[Provided passage Boundary: Start]

1. Field of the Invention
The present application relates generally to substrates that facilitate the administration of stem cells to target tissues in the context of stem cell therapy as well as to tools for manipulating and implanting such substrates into a target tissue.
2. Description of the Related Art
The scope of human disease that involves loss of or damage to cells is vast and includes, but is not limited to, ocular disease, neurodegenerative disease, endocrine diseases, cancers, and cardiovascular disease. Cellular therapy involves the use of cells, and in some cases stem cells to treat diseased or damaged tissues. It is rapidly coming to the forefront of technologies that are poised to treat many diseases, in particular those that affect individuals who are non-responsive to traditional pharmacologic therapies.
In fact, many diseases that are candidates for application of cellular therapy are not fatal, but involve loss of normal physiological function. For example, ocular diseases often involve functional degeneration of various ocular tissues which affects the vision, and thus the quality of life of numerous individuals.

[Provided passage Boundary: End]
[Records supplied Boundary: Start]

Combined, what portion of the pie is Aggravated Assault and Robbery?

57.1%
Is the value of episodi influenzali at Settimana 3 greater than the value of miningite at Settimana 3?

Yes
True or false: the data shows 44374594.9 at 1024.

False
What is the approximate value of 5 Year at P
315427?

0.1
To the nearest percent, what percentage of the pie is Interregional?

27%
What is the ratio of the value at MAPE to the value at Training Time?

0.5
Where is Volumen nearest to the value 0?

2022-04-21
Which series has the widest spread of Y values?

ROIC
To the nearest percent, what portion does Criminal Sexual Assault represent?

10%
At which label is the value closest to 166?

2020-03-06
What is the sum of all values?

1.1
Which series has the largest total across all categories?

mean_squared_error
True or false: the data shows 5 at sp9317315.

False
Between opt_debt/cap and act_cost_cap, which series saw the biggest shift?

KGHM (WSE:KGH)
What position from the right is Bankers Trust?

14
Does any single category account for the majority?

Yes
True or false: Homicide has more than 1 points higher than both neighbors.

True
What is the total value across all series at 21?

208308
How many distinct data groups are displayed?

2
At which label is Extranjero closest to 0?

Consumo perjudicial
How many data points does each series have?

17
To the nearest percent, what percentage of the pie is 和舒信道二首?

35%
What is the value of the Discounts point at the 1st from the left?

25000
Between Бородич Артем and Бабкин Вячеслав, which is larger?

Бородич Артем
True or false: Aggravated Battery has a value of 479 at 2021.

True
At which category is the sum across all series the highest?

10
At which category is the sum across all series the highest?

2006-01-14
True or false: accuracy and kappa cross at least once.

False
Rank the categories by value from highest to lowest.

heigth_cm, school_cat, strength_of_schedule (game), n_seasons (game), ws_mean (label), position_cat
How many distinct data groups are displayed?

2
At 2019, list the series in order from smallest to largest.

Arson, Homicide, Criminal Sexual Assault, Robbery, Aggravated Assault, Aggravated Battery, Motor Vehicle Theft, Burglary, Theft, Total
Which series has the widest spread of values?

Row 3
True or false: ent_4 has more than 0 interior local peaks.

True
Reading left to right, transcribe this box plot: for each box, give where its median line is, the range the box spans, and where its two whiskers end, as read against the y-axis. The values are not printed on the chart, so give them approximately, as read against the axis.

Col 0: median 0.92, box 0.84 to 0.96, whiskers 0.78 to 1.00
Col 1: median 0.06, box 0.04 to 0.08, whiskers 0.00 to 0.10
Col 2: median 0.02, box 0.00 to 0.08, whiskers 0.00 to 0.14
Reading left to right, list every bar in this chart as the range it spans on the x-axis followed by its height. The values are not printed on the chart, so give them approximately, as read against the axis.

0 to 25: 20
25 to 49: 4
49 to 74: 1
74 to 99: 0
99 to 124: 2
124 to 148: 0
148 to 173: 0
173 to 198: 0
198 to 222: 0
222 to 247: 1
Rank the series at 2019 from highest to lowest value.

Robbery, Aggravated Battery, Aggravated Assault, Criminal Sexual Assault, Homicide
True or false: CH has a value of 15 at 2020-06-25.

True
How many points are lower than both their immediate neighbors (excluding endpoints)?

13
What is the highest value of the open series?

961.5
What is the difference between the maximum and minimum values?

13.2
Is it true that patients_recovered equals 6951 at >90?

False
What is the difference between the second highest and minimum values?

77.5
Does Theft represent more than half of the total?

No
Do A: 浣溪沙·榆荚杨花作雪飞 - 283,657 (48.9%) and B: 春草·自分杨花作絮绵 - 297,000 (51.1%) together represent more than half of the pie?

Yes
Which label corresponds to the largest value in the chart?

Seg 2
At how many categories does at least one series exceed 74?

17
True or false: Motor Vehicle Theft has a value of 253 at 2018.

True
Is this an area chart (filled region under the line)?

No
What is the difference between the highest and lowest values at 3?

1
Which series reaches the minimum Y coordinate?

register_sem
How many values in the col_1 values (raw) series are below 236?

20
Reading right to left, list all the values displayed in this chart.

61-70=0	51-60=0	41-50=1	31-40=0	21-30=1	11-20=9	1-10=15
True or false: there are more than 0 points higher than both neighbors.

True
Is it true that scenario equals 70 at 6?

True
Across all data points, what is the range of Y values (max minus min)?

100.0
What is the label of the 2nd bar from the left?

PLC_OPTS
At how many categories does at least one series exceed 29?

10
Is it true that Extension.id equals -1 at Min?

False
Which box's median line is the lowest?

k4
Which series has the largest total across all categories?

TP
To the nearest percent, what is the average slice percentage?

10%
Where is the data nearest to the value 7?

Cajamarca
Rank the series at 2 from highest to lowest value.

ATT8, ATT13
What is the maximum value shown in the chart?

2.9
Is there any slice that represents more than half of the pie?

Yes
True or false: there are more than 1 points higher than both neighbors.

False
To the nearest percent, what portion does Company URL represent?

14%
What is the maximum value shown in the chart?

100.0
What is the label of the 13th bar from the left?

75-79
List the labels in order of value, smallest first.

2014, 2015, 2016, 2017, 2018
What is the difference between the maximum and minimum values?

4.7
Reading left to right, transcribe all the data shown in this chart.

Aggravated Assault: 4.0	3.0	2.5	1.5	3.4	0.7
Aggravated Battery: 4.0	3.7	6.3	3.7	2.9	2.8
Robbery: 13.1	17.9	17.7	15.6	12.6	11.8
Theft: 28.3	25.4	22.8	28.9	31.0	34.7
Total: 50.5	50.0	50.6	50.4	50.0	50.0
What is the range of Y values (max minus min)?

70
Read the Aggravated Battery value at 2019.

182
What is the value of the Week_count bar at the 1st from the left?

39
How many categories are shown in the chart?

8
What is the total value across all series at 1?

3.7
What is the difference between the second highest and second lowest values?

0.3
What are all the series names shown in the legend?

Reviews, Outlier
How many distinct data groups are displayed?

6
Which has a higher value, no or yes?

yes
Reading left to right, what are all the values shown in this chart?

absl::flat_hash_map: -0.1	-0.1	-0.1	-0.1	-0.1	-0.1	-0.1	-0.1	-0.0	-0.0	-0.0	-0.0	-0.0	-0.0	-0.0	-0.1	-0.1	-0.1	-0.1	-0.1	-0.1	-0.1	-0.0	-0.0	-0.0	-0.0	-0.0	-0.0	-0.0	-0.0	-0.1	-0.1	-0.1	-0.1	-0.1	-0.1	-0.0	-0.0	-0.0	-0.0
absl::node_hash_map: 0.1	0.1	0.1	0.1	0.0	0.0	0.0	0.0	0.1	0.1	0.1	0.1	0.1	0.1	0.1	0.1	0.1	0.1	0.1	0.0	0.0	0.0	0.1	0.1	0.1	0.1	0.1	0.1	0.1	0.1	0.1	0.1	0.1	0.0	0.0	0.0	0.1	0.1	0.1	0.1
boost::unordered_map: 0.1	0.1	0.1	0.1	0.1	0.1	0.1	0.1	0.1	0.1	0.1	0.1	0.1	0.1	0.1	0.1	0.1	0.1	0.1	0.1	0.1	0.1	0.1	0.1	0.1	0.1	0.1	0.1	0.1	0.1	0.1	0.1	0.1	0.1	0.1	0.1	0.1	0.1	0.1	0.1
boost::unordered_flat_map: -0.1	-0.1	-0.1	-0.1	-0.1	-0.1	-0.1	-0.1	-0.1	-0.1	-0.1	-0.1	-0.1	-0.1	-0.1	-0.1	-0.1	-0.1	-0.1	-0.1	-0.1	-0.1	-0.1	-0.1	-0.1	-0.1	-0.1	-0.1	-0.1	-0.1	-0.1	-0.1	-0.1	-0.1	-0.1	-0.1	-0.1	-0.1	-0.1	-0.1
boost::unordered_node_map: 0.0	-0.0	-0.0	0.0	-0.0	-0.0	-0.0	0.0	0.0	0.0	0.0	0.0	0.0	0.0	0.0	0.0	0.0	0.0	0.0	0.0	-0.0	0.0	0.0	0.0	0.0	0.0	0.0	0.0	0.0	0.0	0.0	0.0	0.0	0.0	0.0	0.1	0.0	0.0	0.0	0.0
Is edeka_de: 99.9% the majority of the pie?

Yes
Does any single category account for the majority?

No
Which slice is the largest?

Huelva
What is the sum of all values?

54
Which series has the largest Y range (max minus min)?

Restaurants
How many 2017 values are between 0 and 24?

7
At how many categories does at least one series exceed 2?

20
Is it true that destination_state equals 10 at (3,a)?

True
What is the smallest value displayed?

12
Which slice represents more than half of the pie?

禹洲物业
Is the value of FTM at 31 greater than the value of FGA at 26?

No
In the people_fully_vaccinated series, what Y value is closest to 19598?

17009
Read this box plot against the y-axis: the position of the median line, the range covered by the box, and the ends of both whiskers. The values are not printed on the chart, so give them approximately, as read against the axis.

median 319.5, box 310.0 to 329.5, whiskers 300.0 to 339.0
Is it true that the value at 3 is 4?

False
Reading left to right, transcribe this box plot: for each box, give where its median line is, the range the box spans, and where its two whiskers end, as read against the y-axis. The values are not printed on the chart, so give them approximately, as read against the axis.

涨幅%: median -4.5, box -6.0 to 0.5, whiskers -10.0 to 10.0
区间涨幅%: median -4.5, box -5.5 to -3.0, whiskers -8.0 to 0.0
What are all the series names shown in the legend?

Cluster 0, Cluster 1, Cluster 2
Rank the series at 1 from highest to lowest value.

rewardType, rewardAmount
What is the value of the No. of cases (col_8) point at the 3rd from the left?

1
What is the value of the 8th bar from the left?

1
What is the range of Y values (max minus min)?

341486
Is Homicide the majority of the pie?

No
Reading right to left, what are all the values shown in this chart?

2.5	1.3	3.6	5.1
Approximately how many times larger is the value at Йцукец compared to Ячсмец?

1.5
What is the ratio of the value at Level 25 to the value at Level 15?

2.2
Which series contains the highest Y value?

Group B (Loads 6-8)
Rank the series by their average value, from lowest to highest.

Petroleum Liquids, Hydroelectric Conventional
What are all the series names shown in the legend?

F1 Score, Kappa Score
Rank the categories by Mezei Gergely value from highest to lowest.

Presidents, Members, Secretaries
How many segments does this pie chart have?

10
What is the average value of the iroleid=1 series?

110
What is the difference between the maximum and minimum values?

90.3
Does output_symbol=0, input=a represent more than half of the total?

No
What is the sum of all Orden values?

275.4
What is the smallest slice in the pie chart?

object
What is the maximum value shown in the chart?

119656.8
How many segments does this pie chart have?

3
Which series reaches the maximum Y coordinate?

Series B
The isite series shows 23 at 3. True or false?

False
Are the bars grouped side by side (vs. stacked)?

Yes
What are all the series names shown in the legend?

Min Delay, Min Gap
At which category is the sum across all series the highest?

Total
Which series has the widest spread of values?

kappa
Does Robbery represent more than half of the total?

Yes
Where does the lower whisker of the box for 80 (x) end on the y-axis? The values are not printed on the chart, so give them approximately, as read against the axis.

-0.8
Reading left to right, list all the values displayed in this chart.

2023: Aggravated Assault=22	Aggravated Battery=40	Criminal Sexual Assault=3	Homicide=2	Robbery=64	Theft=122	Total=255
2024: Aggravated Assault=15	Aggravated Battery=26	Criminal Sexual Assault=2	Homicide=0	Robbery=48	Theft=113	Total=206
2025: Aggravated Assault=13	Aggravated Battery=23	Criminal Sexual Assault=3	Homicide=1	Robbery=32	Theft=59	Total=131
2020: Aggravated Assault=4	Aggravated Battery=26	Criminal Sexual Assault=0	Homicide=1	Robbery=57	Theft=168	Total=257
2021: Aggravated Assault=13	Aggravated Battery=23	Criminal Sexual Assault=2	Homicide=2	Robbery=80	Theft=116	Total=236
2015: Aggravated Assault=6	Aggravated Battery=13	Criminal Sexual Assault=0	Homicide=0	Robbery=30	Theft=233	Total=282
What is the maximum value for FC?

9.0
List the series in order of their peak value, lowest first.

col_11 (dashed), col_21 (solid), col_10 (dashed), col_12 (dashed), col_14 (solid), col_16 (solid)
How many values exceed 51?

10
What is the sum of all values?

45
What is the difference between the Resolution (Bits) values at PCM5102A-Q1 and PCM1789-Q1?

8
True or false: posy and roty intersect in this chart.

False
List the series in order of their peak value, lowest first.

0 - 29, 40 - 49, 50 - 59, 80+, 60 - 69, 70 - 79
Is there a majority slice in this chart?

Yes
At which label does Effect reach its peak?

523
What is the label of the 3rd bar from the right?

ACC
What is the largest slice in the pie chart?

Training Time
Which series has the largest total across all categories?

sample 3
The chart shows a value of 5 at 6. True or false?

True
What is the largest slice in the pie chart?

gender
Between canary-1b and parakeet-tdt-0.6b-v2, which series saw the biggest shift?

[Records supplied Boundary: End]

The stem cell substrate text says ocular diseases affect the quality of life of numerous individuals. In one to three sentences, explain why, using only what the text states.

Ocular diseases often involve functional degeneration of various ocular tissues. That degeneration affects vision, and through vision it affects the quality of life of numerous individuals.